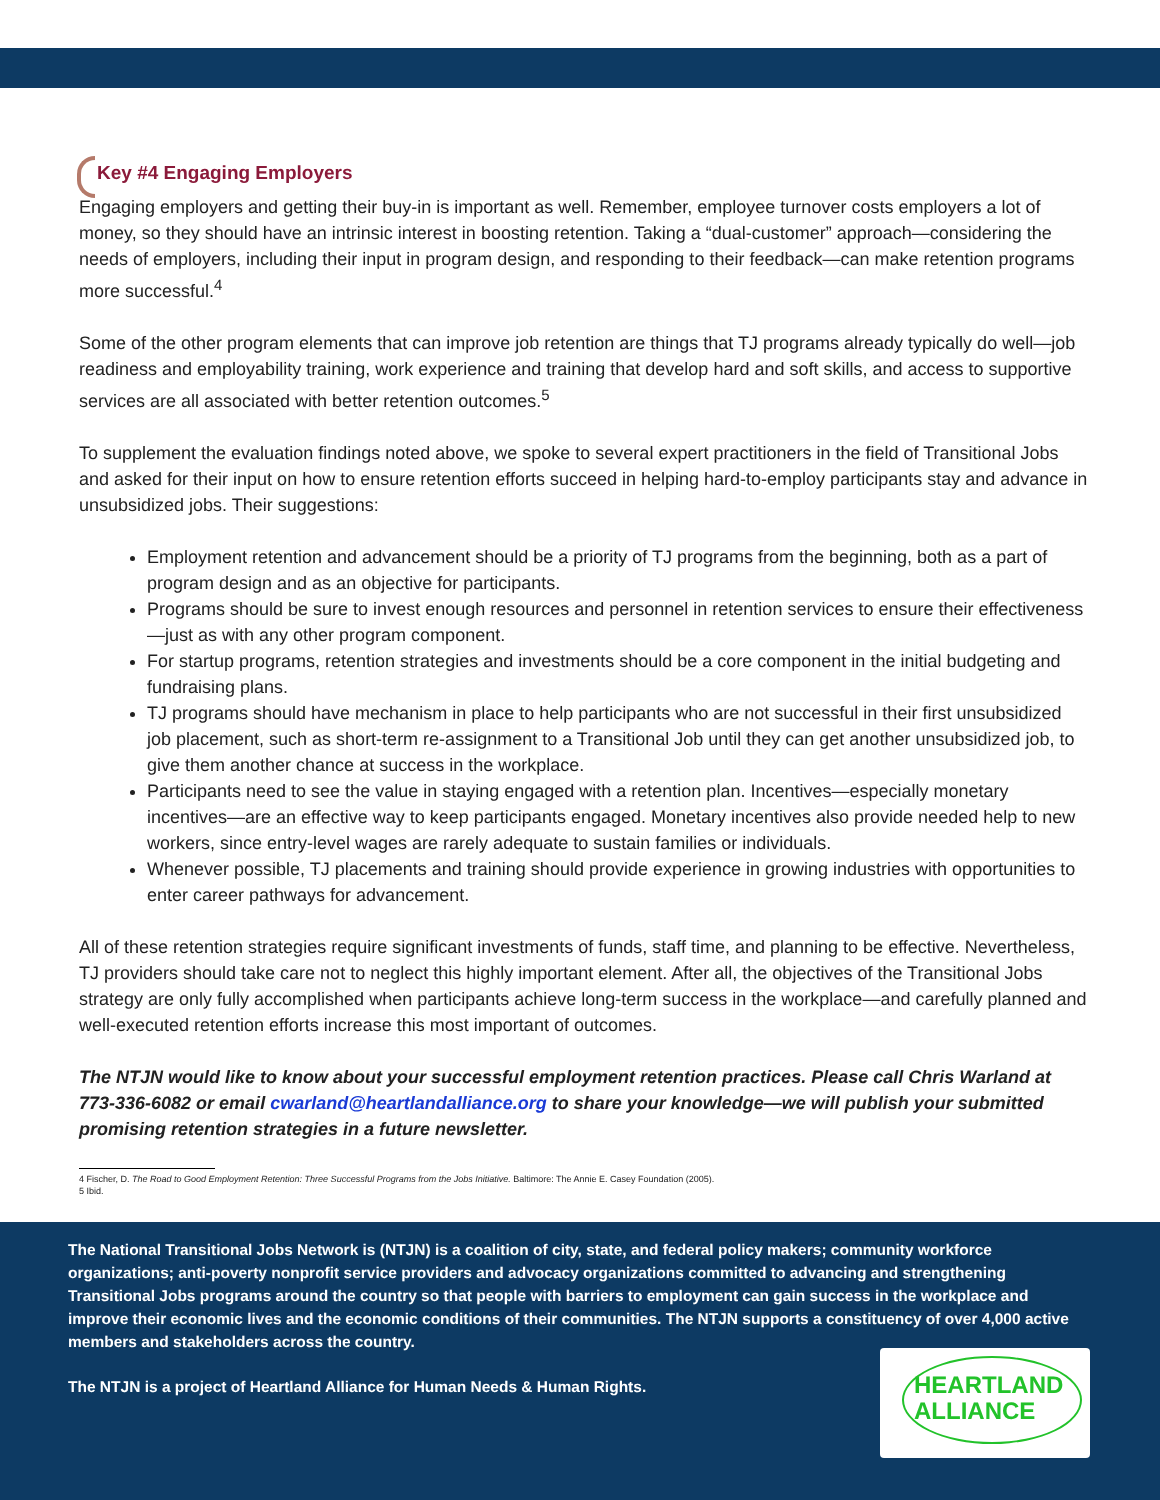Key #4 Engaging Employers
Engaging employers and getting their buy-in is important as well. Remember, employee turnover costs employers a lot of money, so they should have an intrinsic interest in boosting retention. Taking a “dual-customer” approach—considering the needs of employers, including their input in program design, and responding to their feedback—can make retention programs more successful.<sup>4</sup>
Some of the other program elements that can improve job retention are things that TJ programs already typically do well—job readiness and employability training, work experience and training that develop hard and soft skills, and access to supportive services are all associated with better retention outcomes.<sup>5</sup>
To supplement the evaluation findings noted above, we spoke to several expert practitioners in the field of Transitional Jobs and asked for their input on how to ensure retention efforts succeed in helping hard-to-employ participants stay and advance in unsubsidized jobs. Their suggestions:
Employment retention and advancement should be a priority of TJ programs from the beginning, both as a part of program design and as an objective for participants.
Programs should be sure to invest enough resources and personnel in retention services to ensure their effectiveness—just as with any other program component.
For startup programs, retention strategies and investments should be a core component in the initial budgeting and fundraising plans.
TJ programs should have mechanism in place to help participants who are not successful in their first unsubsidized job placement, such as short-term re-assignment to a Transitional Job until they can get another unsubsidized job, to give them another chance at success in the workplace.
Participants need to see the value in staying engaged with a retention plan. Incentives—especially monetary incentives—are an effective way to keep participants engaged. Monetary incentives also provide needed help to new workers, since entry-level wages are rarely adequate to sustain families or individuals.
Whenever possible, TJ placements and training should provide experience in growing industries with opportunities to enter career pathways for advancement.
All of these retention strategies require significant investments of funds, staff time, and planning to be effective. Nevertheless, TJ providers should take care not to neglect this highly important element. After all, the objectives of the Transitional Jobs strategy are only fully accomplished when participants achieve long-term success in the workplace—and carefully planned and well-executed retention efforts increase this most important of outcomes.
The NTJN would like to know about your successful employment retention practices. Please call Chris Warland at 773-336-6082 or email cwarland@heartlandalliance.org to share your knowledge—we will publish your submitted promising retention strategies in a future newsletter.
4 Fischer, D. The Road to Good Employment Retention: Three Successful Programs from the Jobs Initiative. Baltimore: The Annie E. Casey Foundation (2005).
5 Ibid.
The National Transitional Jobs Network is (NTJN) is a coalition of city, state, and federal policy makers; community workforce organizations; anti-poverty nonprofit service providers and advocacy organizations committed to advancing and strengthening Transitional Jobs programs around the country so that people with barriers to employment can gain success in the workplace and improve their economic lives and the economic conditions of their communities. The NTJN supports a constituency of over 4,000 active members and stakeholders across the country.
The NTJN is a project of Heartland Alliance for Human Needs & Human Rights.
HEARTLAND
ALLIANCE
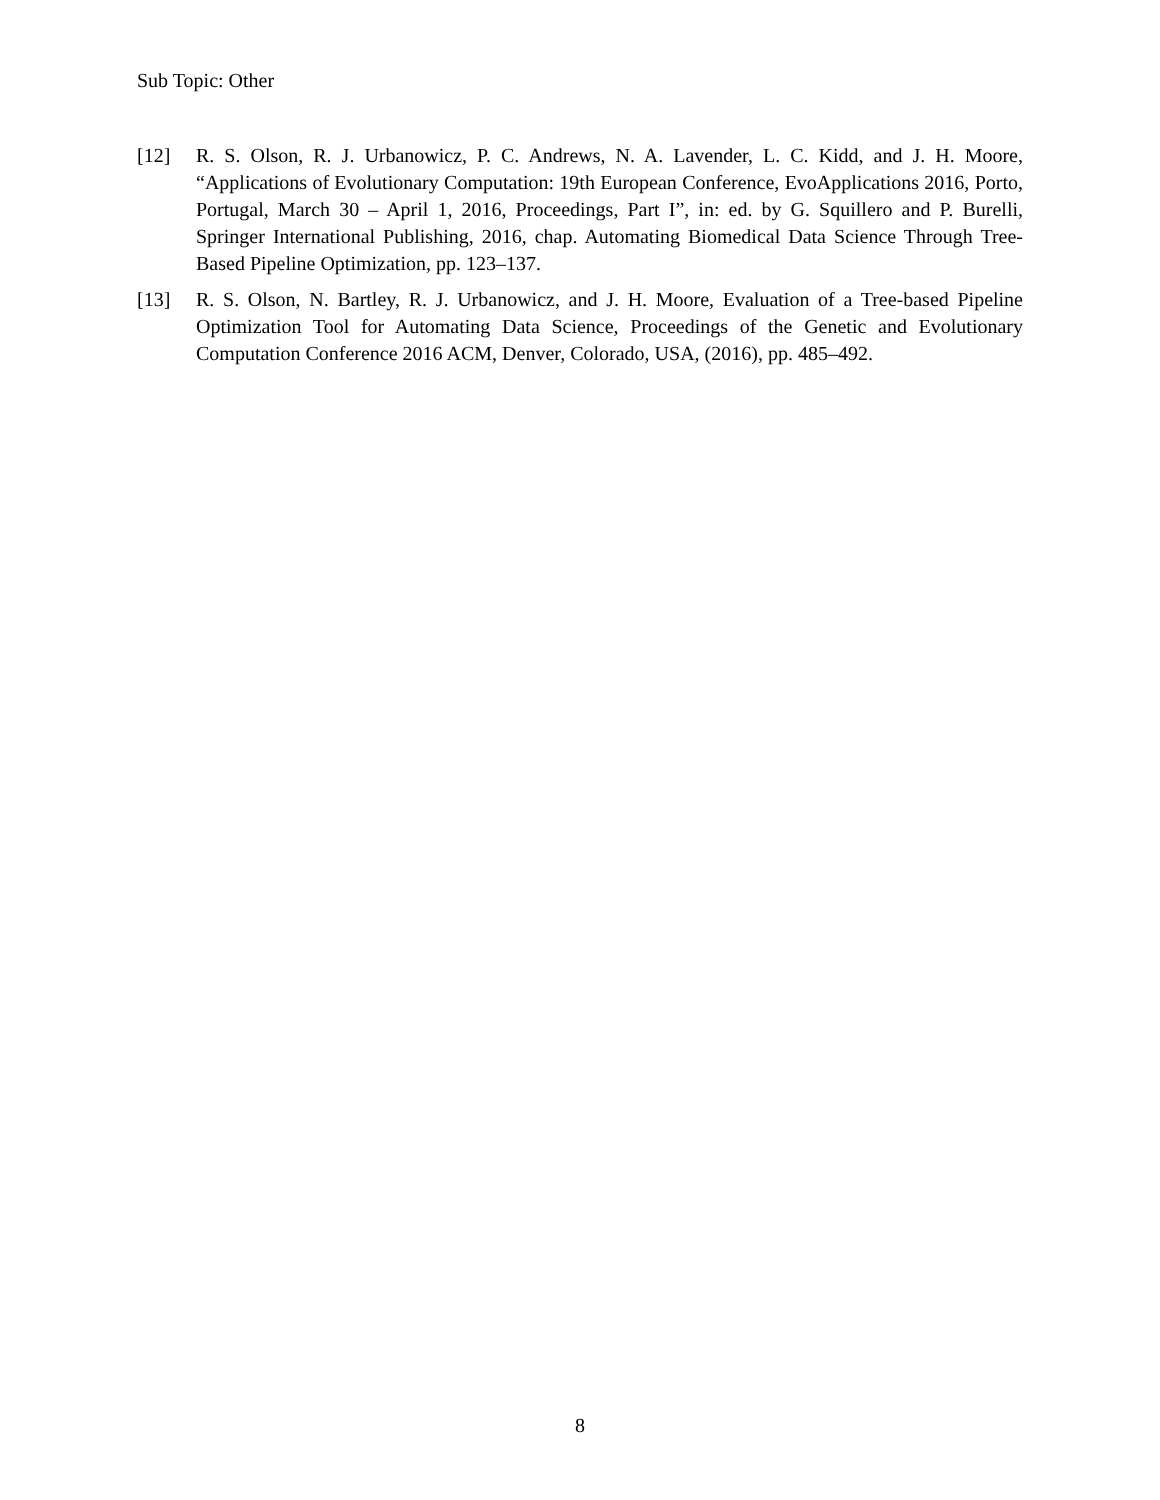Sub Topic: Other
[12] R. S. Olson, R. J. Urbanowicz, P. C. Andrews, N. A. Lavender, L. C. Kidd, and J. H. Moore, “Applications of Evolutionary Computation: 19th European Conference, EvoApplications 2016, Porto, Portugal, March 30 – April 1, 2016, Proceedings, Part I”, in: ed. by G. Squillero and P. Burelli, Springer International Publishing, 2016, chap. Automating Biomedical Data Science Through Tree-Based Pipeline Optimization, pp. 123–137.
[13] R. S. Olson, N. Bartley, R. J. Urbanowicz, and J. H. Moore, Evaluation of a Tree-based Pipeline Optimization Tool for Automating Data Science, Proceedings of the Genetic and Evolutionary Computation Conference 2016 ACM, Denver, Colorado, USA, (2016), pp. 485–492.
8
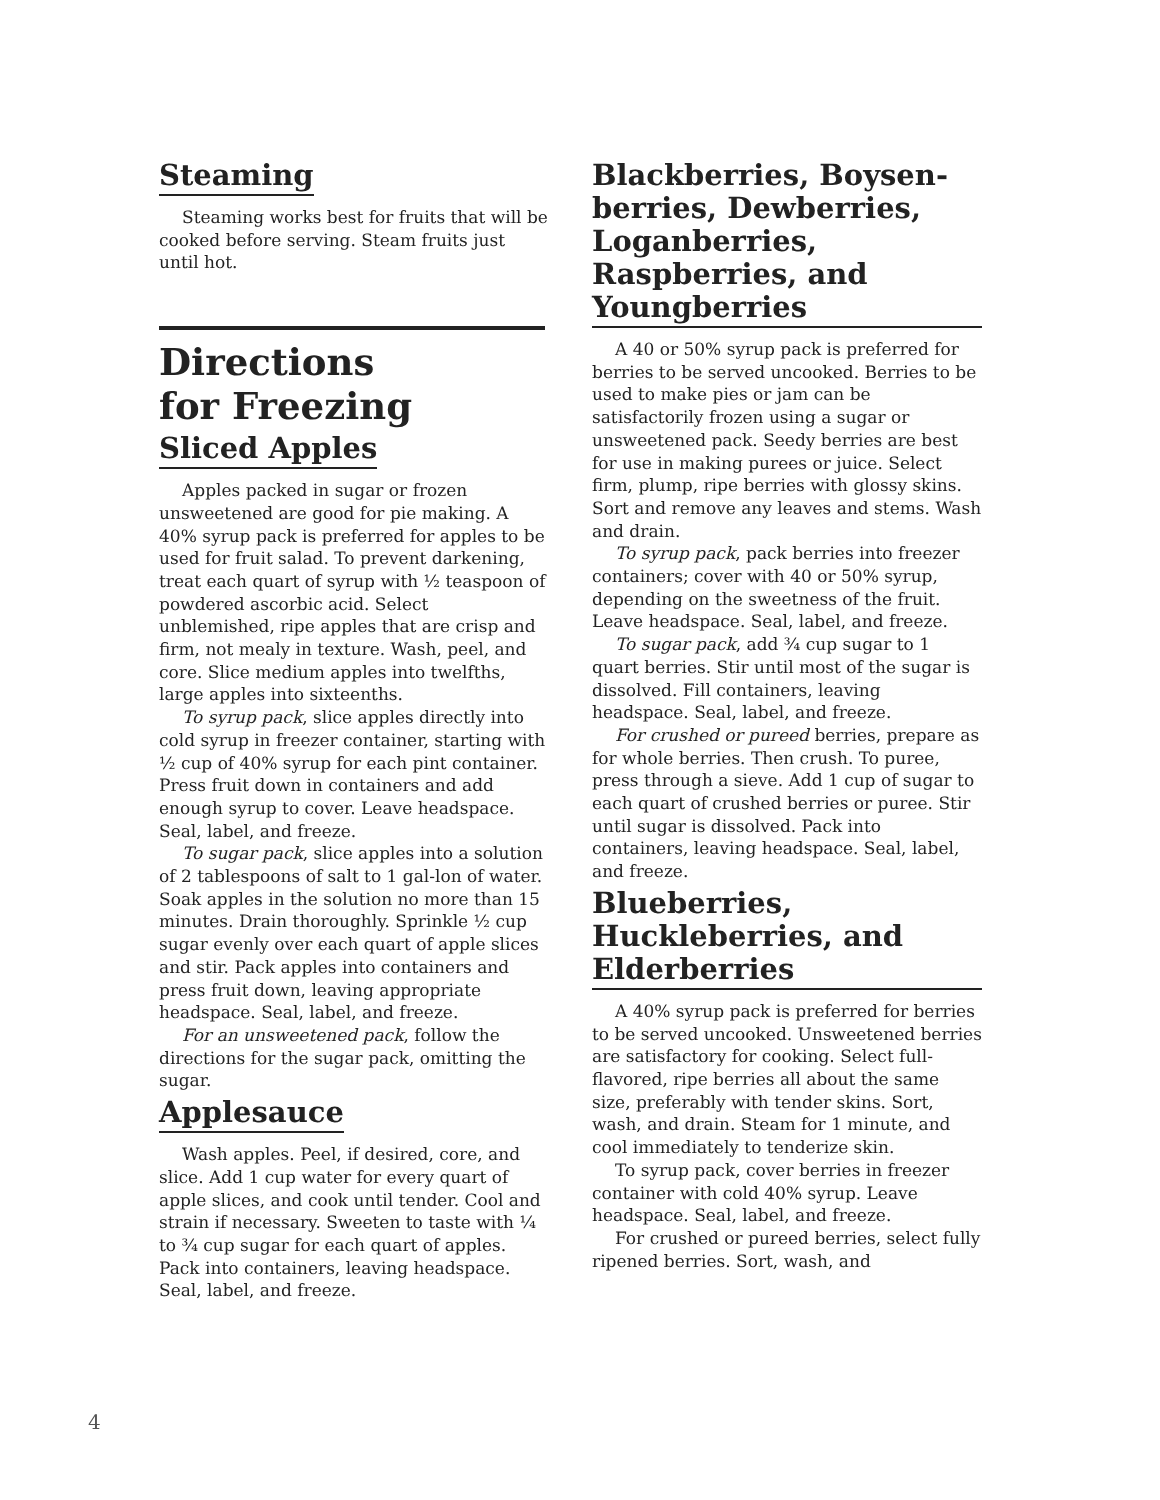Steaming
Steaming works best for fruits that will be cooked before serving. Steam fruits just until hot.
Directions
for Freezing
Sliced Apples
Apples packed in sugar or frozen unsweetened are good for pie making. A 40% syrup pack is preferred for apples to be used for fruit salad. To prevent darkening, treat each quart of syrup with ½ teaspoon of powdered ascorbic acid. Select unblemished, ripe apples that are crisp and firm, not mealy in texture. Wash, peel, and core. Slice medium apples into twelfths, large apples into sixteenths.
To syrup pack, slice apples directly into cold syrup in freezer container, starting with ½ cup of 40% syrup for each pint container. Press fruit down in containers and add enough syrup to cover. Leave headspace. Seal, label, and freeze.
To sugar pack, slice apples into a solution of 2 tablespoons of salt to 1 gal-lon of water. Soak apples in the solution no more than 15 minutes. Drain thoroughly. Sprinkle ½ cup sugar evenly over each quart of apple slices and stir. Pack apples into containers and press fruit down, leaving appropriate headspace. Seal, label, and freeze.
For an unsweetened pack, follow the directions for the sugar pack, omitting the sugar.
Applesauce
Wash apples. Peel, if desired, core, and slice. Add 1 cup water for every quart of apple slices, and cook until tender. Cool and strain if necessary. Sweeten to taste with ¼ to ¾ cup sugar for each quart of apples. Pack into containers, leaving headspace. Seal, label, and freeze.
Blackberries, Boysen-berries, Dewberries, Loganberries, Raspberries, and Youngberries
A 40 or 50% syrup pack is preferred for berries to be served uncooked. Berries to be used to make pies or jam can be satisfactorily frozen using a sugar or unsweetened pack. Seedy berries are best for use in making purees or juice. Select firm, plump, ripe berries with glossy skins. Sort and remove any leaves and stems. Wash and drain.
To syrup pack, pack berries into freezer containers; cover with 40 or 50% syrup, depending on the sweetness of the fruit. Leave headspace. Seal, label, and freeze.
To sugar pack, add ¾ cup sugar to 1 quart berries. Stir until most of the sugar is dissolved. Fill containers, leaving headspace. Seal, label, and freeze.
For crushed or pureed berries, prepare as for whole berries. Then crush. To puree, press through a sieve. Add 1 cup of sugar to each quart of crushed berries or puree. Stir until sugar is dissolved. Pack into containers, leaving headspace. Seal, label, and freeze.
Blueberries, Huckleberries, and Elderberries
A 40% syrup pack is preferred for berries to be served uncooked. Unsweetened berries are satisfactory for cooking. Select full-flavored, ripe berries all about the same size, preferably with tender skins. Sort, wash, and drain. Steam for 1 minute, and cool immediately to tenderize skin.
To syrup pack, cover berries in freezer container with cold 40% syrup. Leave headspace. Seal, label, and freeze.
For crushed or pureed berries, select fully ripened berries. Sort, wash, and
4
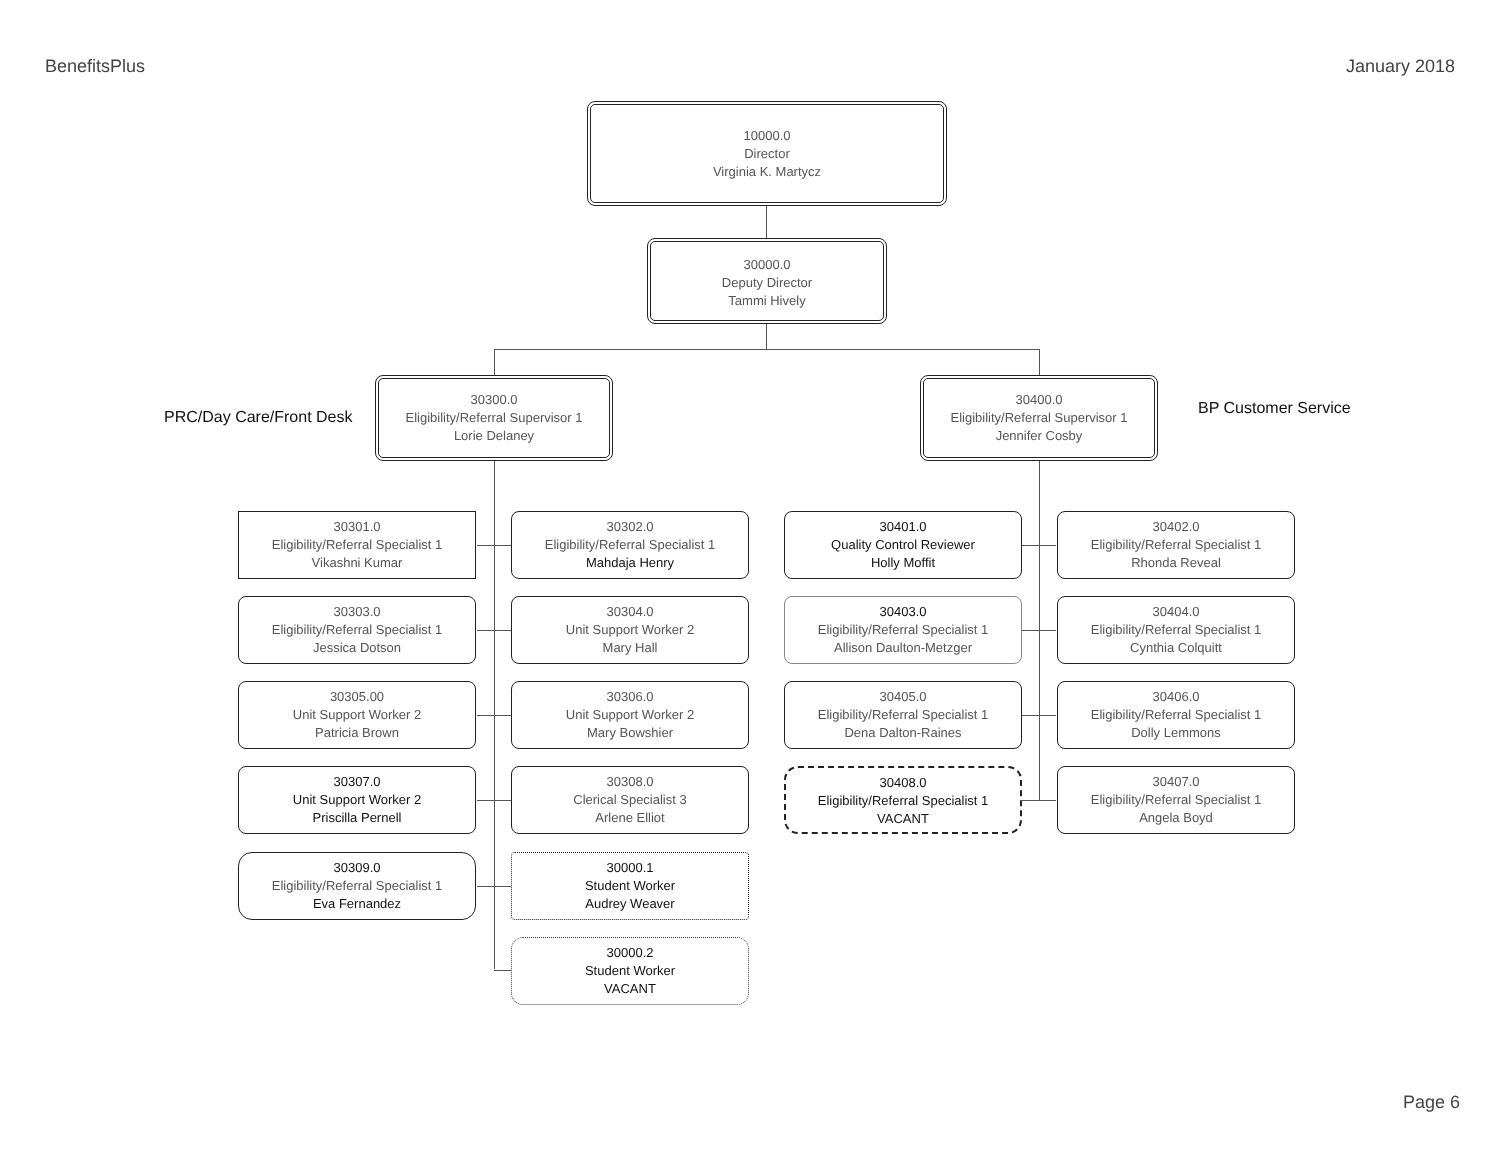BenefitsPlus January 2018
10000.0
Director
Virginia K. Martycz
30000.0
Deputy Director
Tammi Hively
PRC/Day Care/Front Desk
30300.0
Eligibility/Referral Supervisor 1
Lorie Delaney
30400.0
Eligibility/Referral Supervisor 1
Jennifer Cosby
BP Customer Service
30301.0
Eligibility/Referral Specialist 1
Vikashni Kumar
30302.0
Eligibility/Referral Specialist 1
Mahdaja Henry
30401.0
Quality Control Reviewer
Holly Moffit
30402.0
Eligibility/Referral Specialist 1
Rhonda Reveal
30303.0
Eligibility/Referral Specialist 1
Jessica Dotson
30304.0
Unit Support Worker 2
Mary Hall
30403.0
Eligibility/Referral Specialist 1
Allison Daulton-Metzger
30404.0
Eligibility/Referral Specialist 1
Cynthia Colquitt
30305.00
Unit Support Worker 2
Patricia Brown
30306.0
Unit Support Worker 2
Mary Bowshier
30405.0
Eligibility/Referral Specialist 1
Dena Dalton-Raines
30406.0
Eligibility/Referral Specialist 1
Dolly Lemmons
30307.0
Unit Support Worker 2
Priscilla Pernell
30308.0
Clerical Specialist 3
Arlene Elliot
30408.0
Eligibility/Referral Specialist 1
VACANT
30407.0
Eligibility/Referral Specialist 1
Angela Boyd
30309.0
Eligibility/Referral Specialist 1
Eva Fernandez
30000.1
Student Worker
Audrey Weaver
30000.2
Student Worker
VACANT
Page 6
• • • • • • •
▸ **Your task**
Of the lines in the data, report each one containing the string "providers".

▸ **Response area**
All of these retention strategies require significant investments of funds, staff time, and planning to be effective. Nevertheless, TJ providers should take care not to neglect this highly important element. After all, the objectives of the Transitional Jobs strategy are only fully accomplished when participants achieve long-term success in the workplace—and carefully planned and well-executed retention efforts increase this most important of outcomes.
The National Transitional Jobs Network is (NTJN) is a coalition of city, state, and federal policy makers; community workforce organizations; anti-poverty nonprofit service providers and advocacy organizations committed to advancing and strengthening Transitional Jobs programs around the country so that people with barriers to employment can gain success in the workplace and improve their economic lives and the economic conditions of their communities. The NTJN supports a constituency of over 4,000 active members and stakeholders across the country.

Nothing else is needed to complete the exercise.